The accuracy of chemical measurements was determined by analysis of ten replicates of standard seawater sample (IAPSO standard seawater, salinity = 34.996; Scientific International Ltd., UK) diluted (1:2000) in deionized water (< 1 µS cm-1). The mean error values were ± 8% for Na+, ± 5% for K+, ± 5% for Ca2+, ± 4% for Mg2+, ± 5% for Cl- and ± 5% for SO42-. The mean concentrations of the investigated ions (μmol L-1) in field blanks (n = 6) were 0.04 for Na+, 0.40 for K+, 0.10 for Ca2+, 0.10 for Mg2+, 0.66 for Cl- and 0.53 for SO42-.
RESULTS AND DISCUSSION Rainfall The total precipitation accumulated during the study period at the coastal urban, coastal periurban, lower montane forest and montane forest was, respectively, 1220, 1292, 2649 and 2549 mm, of which 62-65% occurred during the rainy season (October-March). In the study areas annual precipitation is at least twice as high in montane forests compared to the coastal zone due to orographic effect.45 Electrical conductivity In BP samples, the VWM measured electrical conductivity (EC) was 24.1 µS cm-1 (8.5-121.4 µS cm-1; n = 36) at the coastal urban, 18.4 µS cm-1 (9.3-67.6 µS cm-1; n = 29) at the coastal periurban, 8.8 µS cm-1 (4.8-28.2 µS cm-1; n = 35) at the lower montane forest and 7.3 µS cm-1 (3.1-21.4 µS cm-1; n = 37) at the montane forest sites. The highest values found at the coastal urban sites are caused by the stronger influence of sea-salt aerosols due to their shorter distances from the ocean and lower dilution as a result of lower rainfall. Figure 1 shows the correlation between measured EC and calculated EC combining all BP samples from the four sampling sites. The closeness of these values to the 1:1 line indicates good agreement between them.

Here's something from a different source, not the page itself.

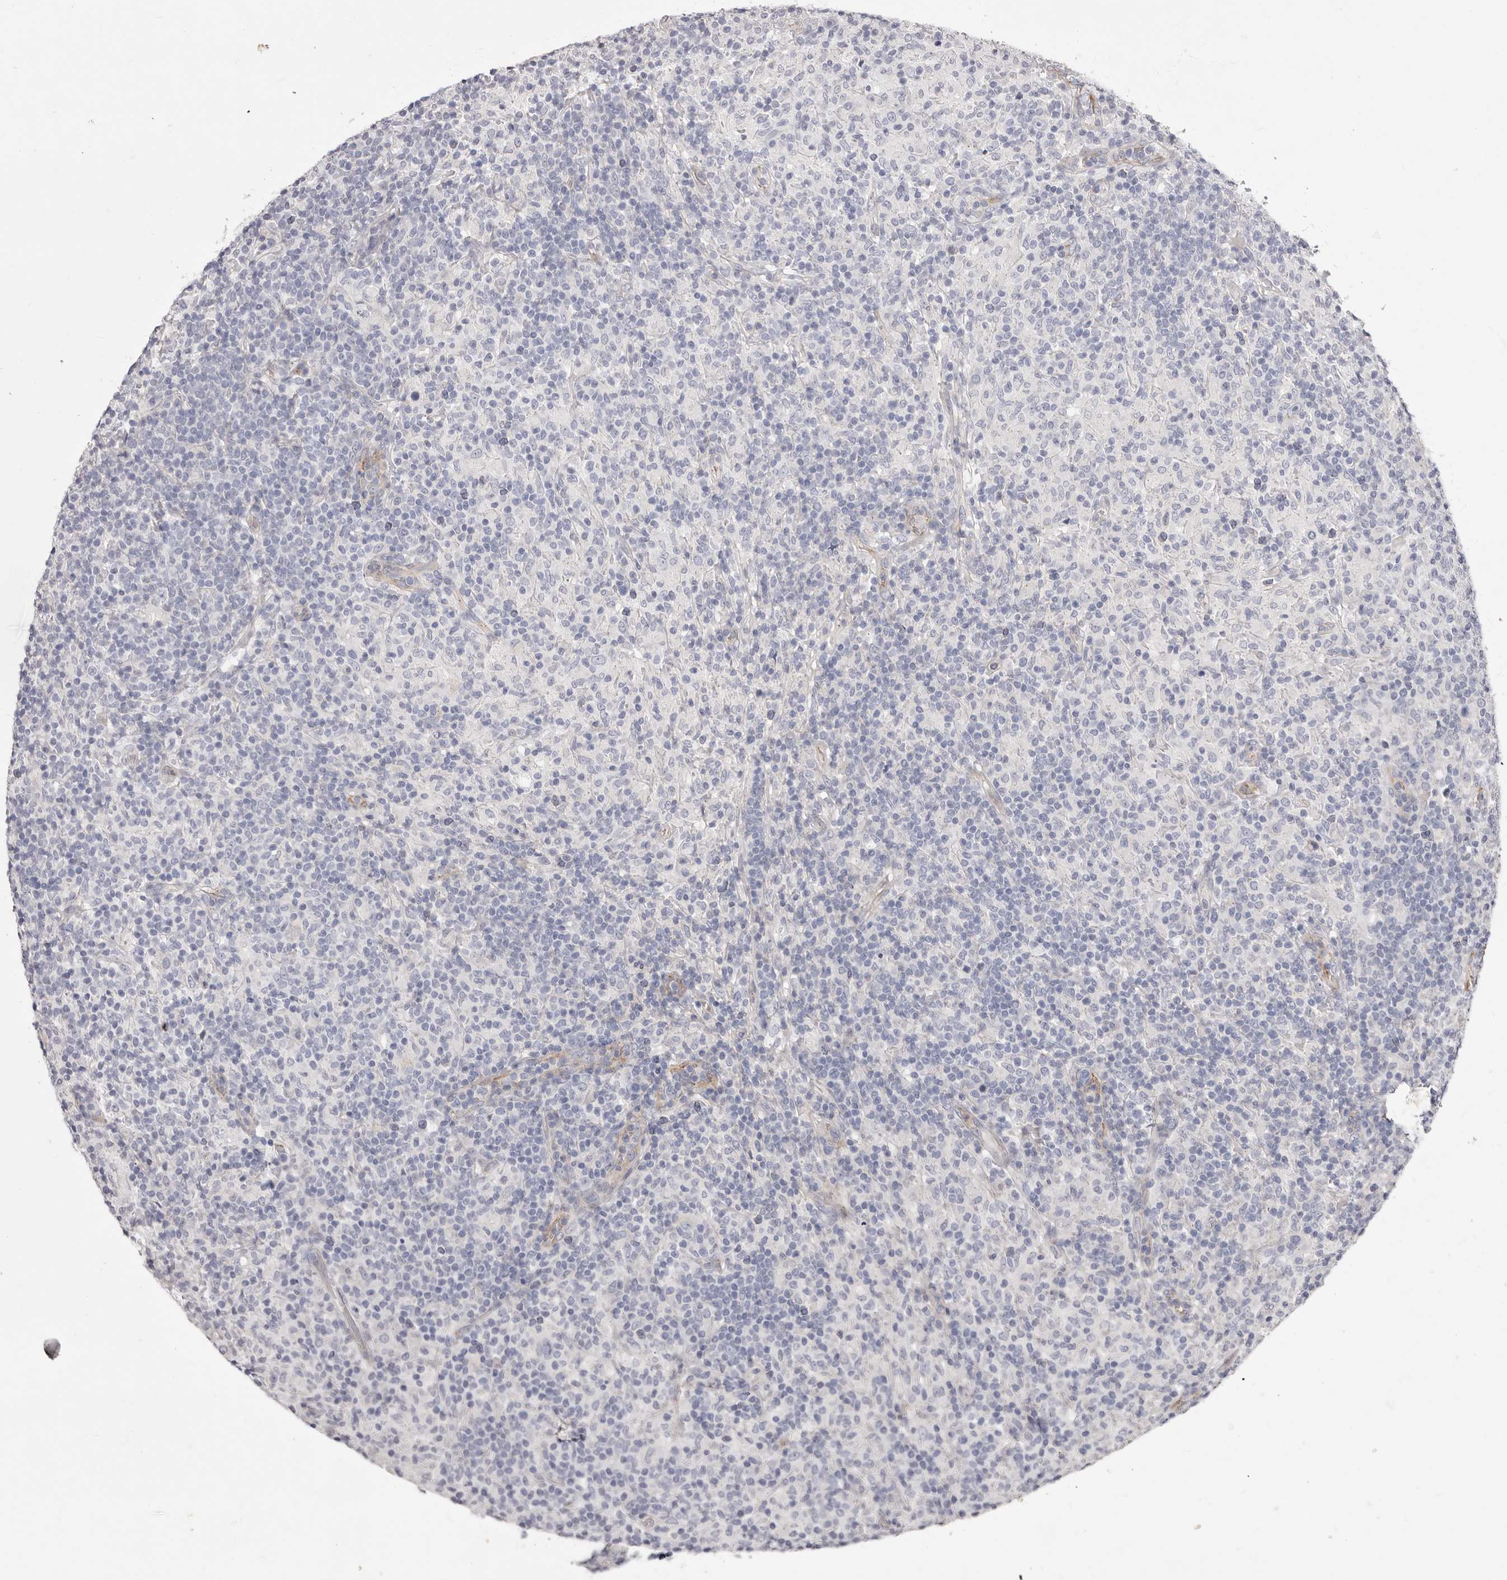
{"staining": {"intensity": "negative", "quantity": "none", "location": "none"}, "tissue": "lymphoma", "cell_type": "Tumor cells", "image_type": "cancer", "snomed": [{"axis": "morphology", "description": "Hodgkin's disease, NOS"}, {"axis": "topography", "description": "Lymph node"}], "caption": "This photomicrograph is of lymphoma stained with IHC to label a protein in brown with the nuclei are counter-stained blue. There is no positivity in tumor cells.", "gene": "PEG10", "patient": {"sex": "male", "age": 70}}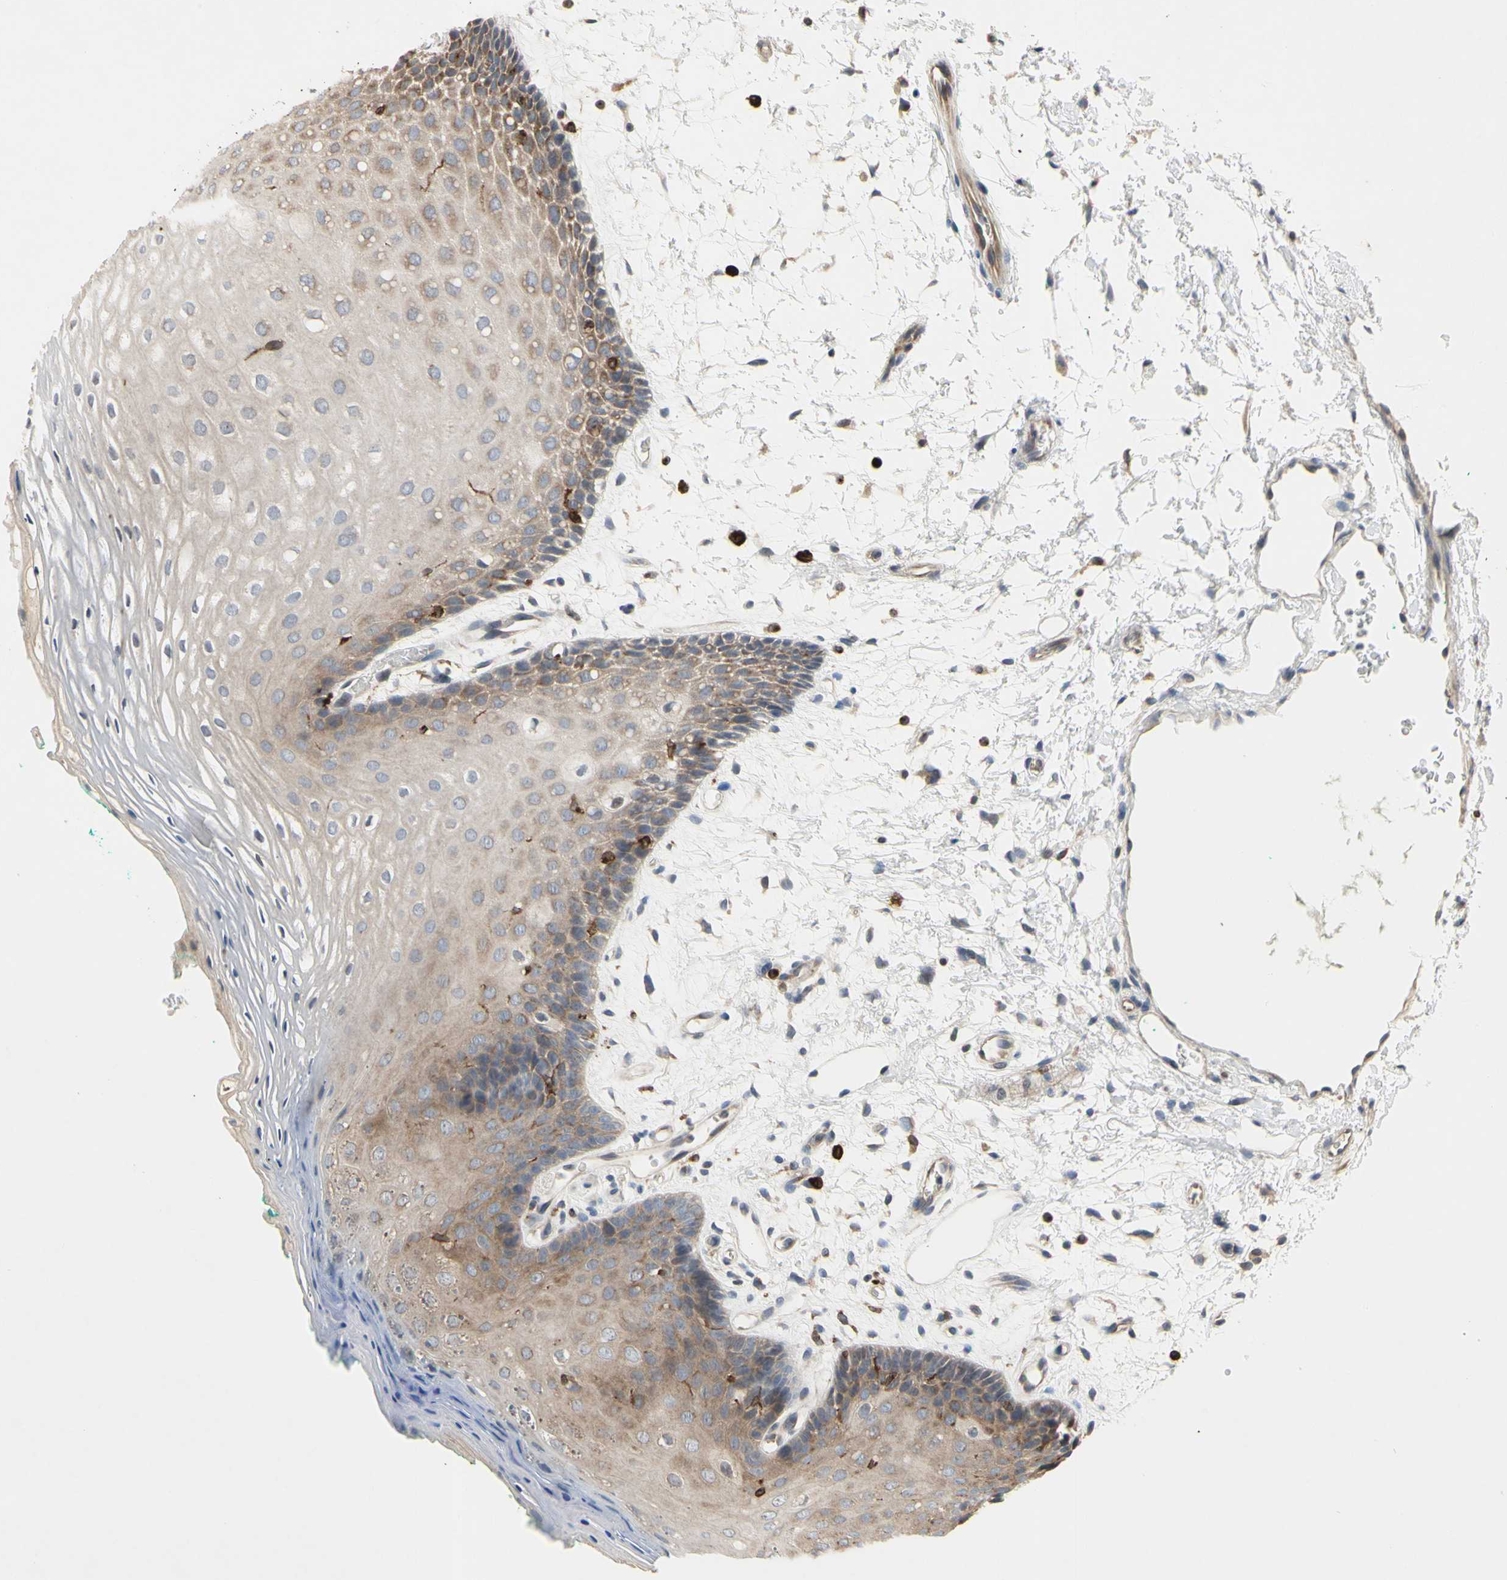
{"staining": {"intensity": "weak", "quantity": "25%-75%", "location": "cytoplasmic/membranous"}, "tissue": "oral mucosa", "cell_type": "Squamous epithelial cells", "image_type": "normal", "snomed": [{"axis": "morphology", "description": "Normal tissue, NOS"}, {"axis": "topography", "description": "Skeletal muscle"}, {"axis": "topography", "description": "Oral tissue"}, {"axis": "topography", "description": "Peripheral nerve tissue"}], "caption": "DAB immunohistochemical staining of normal human oral mucosa shows weak cytoplasmic/membranous protein positivity in approximately 25%-75% of squamous epithelial cells. Nuclei are stained in blue.", "gene": "PLXNA2", "patient": {"sex": "female", "age": 84}}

Figure 1. Correlation between measured and calculated electrical conductivities (EC) in BP from the four sampling sites: (□) coastal urban, (+) coastal periurban, (○) lower montane forest and (Δ) montane forest
pH The VWM pH in BP, calculated from VWM concentrations of H+, was 5.92 (5.19-7.88; n = 36) at the coastal urban, 5.98 (5.34-6.86; n = 29) at the coastal periurban, 5.60 (4.28-7.47; n = 35) at the lower montane forest and 5.75 (4.20-7.60; n = 37) at the montane forest sites. We observed that 9-26% of the pH values were below 5.60, a reference value that results exclusively from dissolved atmospheric CO2 (pCO2 = 3.85 × 10-2 atm at 298 K) and partial ionization of H2CO3 in pure water.56 Values of pH below 5.00 were only found at both montane forest sites (5-11% of pH). Galloway et al.,57 based on precipitation chemistry data from five remote locations around the world, established a pH of 5.00 as the lower mean limit for uncontaminated rainwater. Furthermore, pH values were equal to or above 6.00 in 30-59% of the cases. This suggests that the BP samples were slightly acidic at all sampling sites. Nevertheless, the VWM pH values were higher than those reported in previous studies20,27,42,43 conducted in the urban and montane forest areas of the state of Rio de Janeiro. Ionic balance The difference between the sum of cations (H+, NH4+, Na+, K+, Ca2+ and Mg2+) and the sum of anions (NO2-, NO3-, Cl- and SO42-) in BP, including the concentrations of inorganic nitrogen ions from de Souza et al.,45 displays a VWM anion deficit of 7.2 µeq L-1 for coastal urban, 19.3 µeq L-1 for coastal periurban, 0.20 µeq L-1 for lower montane forest and 7.4 µeq L-1 for montane forest sites (Figure 2). Some studies33,40 have attributed this fact to the presence of the unmeasured carboxylate (formate, acetate and oxalate) and bicarbonate ions in BP and rainwater.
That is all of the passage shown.